# TESTO ESTRATTO

G 300 di peperoni secchi

2 spicchi di aglio

prezzemolo

olio di oliva

Lessate il baccalà Lessate anche i peperoni e aggiungeteli al pesce. Condite con olio d’oliva prezzemolo e aglio tritato e se necessario aggiungete un pizzico di sale.

 

BACCALA’ ALLA LUCANA

G 500 di baccalà peperoni sotto aceto

Olio di oliva

Sale

Fate bollire il baccalà in una pentola di acqua e riducetelo a pezzi di media grandezza.

A parte cuocete i peperoni ridotti a pezzi nell’olio di oliva e dopo alcuni minuti aggiungete il baccalà Cuocete per il tempo necessario e servite caldo.

 

BACCALA’ FRITTO

G 500 di baccalà

farina

foglie di menta

origano

pepe rosso

sale

olio di oliva

Cuocete il baccalà in abbondante acqua quindi passatelo in una pastella ottenuta amalgamando la farina con un po’ d’acqua e tutti gli altri ingredienti.

Friggetelo in olio bollente Volendo alla pastella si possono aggiungere le uova.

 

MIGLIATELLO (migghitiello)

Interiore di agnello

4-8 fette di prosciutto crudo

1 limone

aglio

prezzemolo

origano

olio

sale

Pulite e lavate accuratamente le interiora

Sfregando con sale grosso le budella e lasciate il tutto in acqua acidula con succo di limone per qualche ora.

Scolate e asciugate quindi riducete l’insieme a striscioline Dividetele in 4-8 porzioni; salate insaporite con aglio e prezzemolo e origano e avvolgete nelle fette di prosciutto e pancetta legando con le budella Mettete tutto in una teglia aggiungete acqua olio sale e rosmarino e cuocete in forno già caldo. Si può usare anche mortadella al posto del prosciutto.

 

CIPOLLINE STUFATE

G 500 di cipolline

Brodo di carne

Vino bianco secco

Olio di oliva

Sale

Pepe

Mondate e lavate le cipolline quindi disponetele in un solo strato in una teglia. Conditele con olio sale pepe passatele in forno già caldo per 30 minuti Bagnatele con il vino e rimettetele in forno per altri 30 minuti. Servite caldo.

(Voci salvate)
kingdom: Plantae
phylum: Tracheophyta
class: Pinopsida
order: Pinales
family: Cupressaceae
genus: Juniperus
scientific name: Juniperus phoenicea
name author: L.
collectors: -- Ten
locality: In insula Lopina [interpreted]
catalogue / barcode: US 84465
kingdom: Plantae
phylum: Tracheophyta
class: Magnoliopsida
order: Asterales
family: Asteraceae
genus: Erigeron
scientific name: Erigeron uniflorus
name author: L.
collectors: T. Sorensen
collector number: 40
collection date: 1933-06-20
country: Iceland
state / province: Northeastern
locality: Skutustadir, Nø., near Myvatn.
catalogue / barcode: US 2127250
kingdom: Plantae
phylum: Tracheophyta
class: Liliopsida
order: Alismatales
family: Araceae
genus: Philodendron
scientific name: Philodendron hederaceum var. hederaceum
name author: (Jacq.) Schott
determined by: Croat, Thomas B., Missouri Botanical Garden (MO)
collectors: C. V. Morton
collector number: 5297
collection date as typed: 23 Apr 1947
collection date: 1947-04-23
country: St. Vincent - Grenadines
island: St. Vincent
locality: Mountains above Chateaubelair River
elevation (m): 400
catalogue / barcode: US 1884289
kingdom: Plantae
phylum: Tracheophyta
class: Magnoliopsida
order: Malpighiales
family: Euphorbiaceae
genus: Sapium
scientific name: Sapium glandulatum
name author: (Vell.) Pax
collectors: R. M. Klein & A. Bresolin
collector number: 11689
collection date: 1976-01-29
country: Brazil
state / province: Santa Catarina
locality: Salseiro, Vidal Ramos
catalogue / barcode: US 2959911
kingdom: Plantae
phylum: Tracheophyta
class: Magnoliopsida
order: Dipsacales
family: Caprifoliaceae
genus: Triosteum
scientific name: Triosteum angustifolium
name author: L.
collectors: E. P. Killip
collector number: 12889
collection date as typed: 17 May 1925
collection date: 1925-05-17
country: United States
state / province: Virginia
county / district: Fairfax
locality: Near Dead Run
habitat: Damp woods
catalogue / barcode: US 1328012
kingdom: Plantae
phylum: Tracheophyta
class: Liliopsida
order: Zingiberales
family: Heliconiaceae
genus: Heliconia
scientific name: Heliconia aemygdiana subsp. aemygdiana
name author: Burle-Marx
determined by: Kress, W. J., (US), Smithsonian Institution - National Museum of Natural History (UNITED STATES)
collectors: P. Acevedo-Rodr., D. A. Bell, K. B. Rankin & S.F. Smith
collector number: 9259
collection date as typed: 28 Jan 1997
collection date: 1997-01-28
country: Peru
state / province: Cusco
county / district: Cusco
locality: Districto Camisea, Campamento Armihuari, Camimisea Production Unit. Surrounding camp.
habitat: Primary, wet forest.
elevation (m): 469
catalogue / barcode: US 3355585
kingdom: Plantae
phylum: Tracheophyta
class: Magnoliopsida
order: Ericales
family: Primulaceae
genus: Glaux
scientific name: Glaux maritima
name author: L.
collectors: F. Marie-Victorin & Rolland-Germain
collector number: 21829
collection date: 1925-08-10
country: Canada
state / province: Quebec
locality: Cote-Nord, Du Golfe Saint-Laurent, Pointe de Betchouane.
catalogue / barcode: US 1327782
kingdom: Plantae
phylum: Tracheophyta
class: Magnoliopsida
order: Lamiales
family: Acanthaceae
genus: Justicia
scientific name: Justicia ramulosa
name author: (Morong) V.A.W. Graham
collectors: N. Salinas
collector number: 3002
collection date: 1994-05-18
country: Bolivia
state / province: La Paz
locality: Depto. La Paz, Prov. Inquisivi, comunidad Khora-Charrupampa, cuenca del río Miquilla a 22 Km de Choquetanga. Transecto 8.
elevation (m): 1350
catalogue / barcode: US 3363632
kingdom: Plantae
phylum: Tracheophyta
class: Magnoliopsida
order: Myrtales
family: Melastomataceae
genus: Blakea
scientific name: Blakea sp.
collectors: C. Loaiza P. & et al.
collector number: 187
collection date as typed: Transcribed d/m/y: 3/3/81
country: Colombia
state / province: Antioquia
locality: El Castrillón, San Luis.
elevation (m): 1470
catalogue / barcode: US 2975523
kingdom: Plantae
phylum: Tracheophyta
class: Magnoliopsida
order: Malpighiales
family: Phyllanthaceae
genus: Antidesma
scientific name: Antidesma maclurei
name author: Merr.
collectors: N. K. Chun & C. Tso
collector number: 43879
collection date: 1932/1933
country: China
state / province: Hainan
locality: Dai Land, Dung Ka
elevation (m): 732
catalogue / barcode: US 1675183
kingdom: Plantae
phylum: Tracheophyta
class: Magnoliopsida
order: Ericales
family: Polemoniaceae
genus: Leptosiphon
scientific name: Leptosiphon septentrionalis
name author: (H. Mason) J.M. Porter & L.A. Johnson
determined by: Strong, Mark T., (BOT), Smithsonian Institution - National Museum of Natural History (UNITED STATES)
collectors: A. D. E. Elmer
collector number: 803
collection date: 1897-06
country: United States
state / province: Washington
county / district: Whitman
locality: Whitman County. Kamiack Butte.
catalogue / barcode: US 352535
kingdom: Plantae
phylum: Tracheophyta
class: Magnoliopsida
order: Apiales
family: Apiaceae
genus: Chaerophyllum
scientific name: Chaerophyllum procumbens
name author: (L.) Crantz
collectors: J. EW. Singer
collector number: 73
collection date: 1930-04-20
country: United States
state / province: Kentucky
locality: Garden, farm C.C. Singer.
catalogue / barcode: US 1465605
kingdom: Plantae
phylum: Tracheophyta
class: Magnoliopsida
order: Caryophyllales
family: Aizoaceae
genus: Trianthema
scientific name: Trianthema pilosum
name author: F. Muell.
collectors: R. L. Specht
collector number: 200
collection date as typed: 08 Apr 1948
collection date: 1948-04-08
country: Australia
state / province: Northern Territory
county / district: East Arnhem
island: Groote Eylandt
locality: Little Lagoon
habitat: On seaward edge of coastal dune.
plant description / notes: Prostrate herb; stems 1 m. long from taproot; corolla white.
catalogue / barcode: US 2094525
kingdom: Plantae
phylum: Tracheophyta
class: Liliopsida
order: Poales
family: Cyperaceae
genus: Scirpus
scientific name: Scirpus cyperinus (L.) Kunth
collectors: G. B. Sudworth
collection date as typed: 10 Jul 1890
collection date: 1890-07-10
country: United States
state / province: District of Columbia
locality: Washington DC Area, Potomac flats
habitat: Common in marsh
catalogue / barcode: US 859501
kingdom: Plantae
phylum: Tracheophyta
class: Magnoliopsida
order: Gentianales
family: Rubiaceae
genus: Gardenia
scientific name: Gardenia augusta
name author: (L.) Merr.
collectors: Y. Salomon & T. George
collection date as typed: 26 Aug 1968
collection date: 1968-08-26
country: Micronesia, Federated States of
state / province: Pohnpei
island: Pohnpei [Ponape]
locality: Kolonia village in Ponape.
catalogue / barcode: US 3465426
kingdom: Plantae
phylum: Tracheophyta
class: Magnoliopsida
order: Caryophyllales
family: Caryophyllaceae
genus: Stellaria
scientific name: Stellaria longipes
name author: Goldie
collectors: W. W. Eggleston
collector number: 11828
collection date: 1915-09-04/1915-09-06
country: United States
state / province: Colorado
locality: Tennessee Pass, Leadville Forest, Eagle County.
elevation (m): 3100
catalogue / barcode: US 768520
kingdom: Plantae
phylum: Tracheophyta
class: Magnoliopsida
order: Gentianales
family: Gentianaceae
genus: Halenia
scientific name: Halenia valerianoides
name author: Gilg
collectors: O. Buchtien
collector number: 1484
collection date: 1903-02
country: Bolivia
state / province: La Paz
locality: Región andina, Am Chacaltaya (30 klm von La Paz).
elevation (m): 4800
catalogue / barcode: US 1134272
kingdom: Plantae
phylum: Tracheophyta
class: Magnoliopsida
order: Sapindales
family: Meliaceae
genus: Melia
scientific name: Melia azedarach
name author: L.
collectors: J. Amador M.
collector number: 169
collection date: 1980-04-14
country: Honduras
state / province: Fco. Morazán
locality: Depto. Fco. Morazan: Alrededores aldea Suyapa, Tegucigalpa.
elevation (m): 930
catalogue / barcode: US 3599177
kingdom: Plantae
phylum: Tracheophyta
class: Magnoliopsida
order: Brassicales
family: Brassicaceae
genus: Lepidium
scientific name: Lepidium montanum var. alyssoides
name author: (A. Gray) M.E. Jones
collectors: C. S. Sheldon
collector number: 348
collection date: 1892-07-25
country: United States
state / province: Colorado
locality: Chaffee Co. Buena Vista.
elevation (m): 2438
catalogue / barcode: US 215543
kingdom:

# COMPITO DA SVOLGERE 1
Riporta dal testo delle ricette il passo che parte dalle parole "Fate bollire il" e si ferma dopo "e servite caldo.".
# COMPITO DA SVOLGERE 2
Prosegui il testo delle ricette a partire dal punto in cui si interrompe.

# RISULTATO ESERCIZIO 1
Fate bollire il baccalà in una pentola di acqua e riducetelo a pezzi di media grandezza.

A parte cuocete i peperoni ridotti a pezzi nell’olio di oliva e dopo alcuni minuti aggiungete il baccalà Cuocete per il tempo necessario e servite caldo.

# RISULTATO ESERCIZIO 2
 

PEPERONI CRUSCHI

Peperoni seccati al sole

olio

sale

Riscaldate l’olio in un padellino quindi versatevi i peperoni tagliati a metà e privi di semi In passato venivano serviti insieme agli "ossi di morto" (biscotti coi semi di finocchio bolliti e infornati) che spingevano a bere di più.

 

CICIRET

G 500 di farina per dolci

Mandorle abbrustolite e tritate

Pezzetti di frutta

Moscato miele d’api

Olio di oliva

Un pizzico di bicarbonato

Sale

Con la farina disposta a fontana preparate, versando al centro acqua tiepida, moscato, sale e bicarbonato un impasto che ridurrete prima a bastoncini e poi a pezzetti della dimensione di un oliva. Friggeteli in olio di oliva Amalgamateli poi con il miele le mandorle e la frutta candita e con le mani bagnate d’acqua modellate delle forme oblunghe Lasciatele raffreddare e tagliatele a fette. E’ dolce tipicamente natalizio

 

CUCCIA

G 350 di grano

1 litro di vino cotto

g 150-200 di zucchero

g 150 di gherigli di noci

g 150 di cioccolato fondente grattugiato

gli acini di una melagranata

Lasciate il grano pulito e lavato a bagno per una nottata quindi cuocetelo in abbondante acqua scolatelo e rimettetelo sul fuoco aggiungendo il vino cotto lo zucchero le noci il cioccolato e rimestate continuamente con un cucchiaio di legno. Dopo 15 minuti circa lasciate raffreddare e aggiungete gli acini della melagranata .

 

OSSI DI MORTI

G 500 di farina

G 70 di zucchero

G 50 di anice

Semi di finocchio

G 40 di strutto

Sale

Disponete la farina a fontana e versate al centro lo zucchero l’anice il finocchio lo strutto fuso e il sale .amalgamate il tutto in modo da ottenere un impasto dal quale ricaverete dei bastoncini che modellerete a forma di 8 Cuocete in forno già caldo fino a quando avranno acquistato un bel colore dorato.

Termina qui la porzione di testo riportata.